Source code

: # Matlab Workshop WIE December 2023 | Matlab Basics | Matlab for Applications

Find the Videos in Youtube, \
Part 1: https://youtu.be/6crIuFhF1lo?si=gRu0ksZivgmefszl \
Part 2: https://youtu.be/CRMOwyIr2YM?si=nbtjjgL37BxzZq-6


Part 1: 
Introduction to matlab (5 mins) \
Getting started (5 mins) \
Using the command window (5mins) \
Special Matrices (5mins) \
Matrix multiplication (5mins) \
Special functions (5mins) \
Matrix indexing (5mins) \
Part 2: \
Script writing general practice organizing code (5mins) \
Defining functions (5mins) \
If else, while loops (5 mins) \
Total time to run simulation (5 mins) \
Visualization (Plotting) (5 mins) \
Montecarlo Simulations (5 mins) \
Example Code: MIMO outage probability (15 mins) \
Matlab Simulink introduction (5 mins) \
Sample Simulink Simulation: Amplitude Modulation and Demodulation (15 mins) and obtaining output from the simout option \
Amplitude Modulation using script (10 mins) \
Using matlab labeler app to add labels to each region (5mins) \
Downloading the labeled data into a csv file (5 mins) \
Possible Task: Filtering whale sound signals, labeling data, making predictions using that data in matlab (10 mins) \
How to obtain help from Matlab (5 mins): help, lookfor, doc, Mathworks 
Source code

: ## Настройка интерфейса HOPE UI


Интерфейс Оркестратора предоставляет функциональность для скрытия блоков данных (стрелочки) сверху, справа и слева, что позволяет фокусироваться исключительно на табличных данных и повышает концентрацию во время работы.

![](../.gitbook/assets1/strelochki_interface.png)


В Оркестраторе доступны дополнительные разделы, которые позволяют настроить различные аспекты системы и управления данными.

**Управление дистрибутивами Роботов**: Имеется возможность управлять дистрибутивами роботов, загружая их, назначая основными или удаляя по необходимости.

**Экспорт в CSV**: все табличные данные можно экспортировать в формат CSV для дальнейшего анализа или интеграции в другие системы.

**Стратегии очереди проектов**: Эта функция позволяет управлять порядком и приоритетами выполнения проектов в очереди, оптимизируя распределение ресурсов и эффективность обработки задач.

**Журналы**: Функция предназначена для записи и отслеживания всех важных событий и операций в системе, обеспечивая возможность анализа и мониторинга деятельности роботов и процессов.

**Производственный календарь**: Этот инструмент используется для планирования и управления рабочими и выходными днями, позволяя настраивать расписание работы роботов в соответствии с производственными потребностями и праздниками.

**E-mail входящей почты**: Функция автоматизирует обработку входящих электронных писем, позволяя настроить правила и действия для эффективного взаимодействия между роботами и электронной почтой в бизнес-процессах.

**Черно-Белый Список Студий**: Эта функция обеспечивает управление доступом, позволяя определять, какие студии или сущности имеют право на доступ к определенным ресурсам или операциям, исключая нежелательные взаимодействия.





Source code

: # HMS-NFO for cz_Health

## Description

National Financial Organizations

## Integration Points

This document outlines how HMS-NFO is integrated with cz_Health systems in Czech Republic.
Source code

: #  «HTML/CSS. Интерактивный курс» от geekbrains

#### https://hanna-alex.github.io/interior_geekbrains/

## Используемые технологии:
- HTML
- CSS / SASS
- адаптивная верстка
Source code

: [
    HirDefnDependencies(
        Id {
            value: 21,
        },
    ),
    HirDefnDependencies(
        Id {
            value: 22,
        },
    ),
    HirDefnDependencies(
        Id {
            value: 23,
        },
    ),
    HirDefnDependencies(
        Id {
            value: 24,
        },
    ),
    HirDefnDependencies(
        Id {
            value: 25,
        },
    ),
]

========================================

» Task instructions:
Each line in the records above that contains the word "https" must be copied.

» Task answer:
Part 1: https://youtu.be/6crIuFhF1lo?si=gRu0ksZivgmefszl \
Part 2: https://youtu.be/CRMOwyIr2YM?si=nbtjjgL37BxzZq-6
#### https://hanna-alex.github.io/interior_geekbrains/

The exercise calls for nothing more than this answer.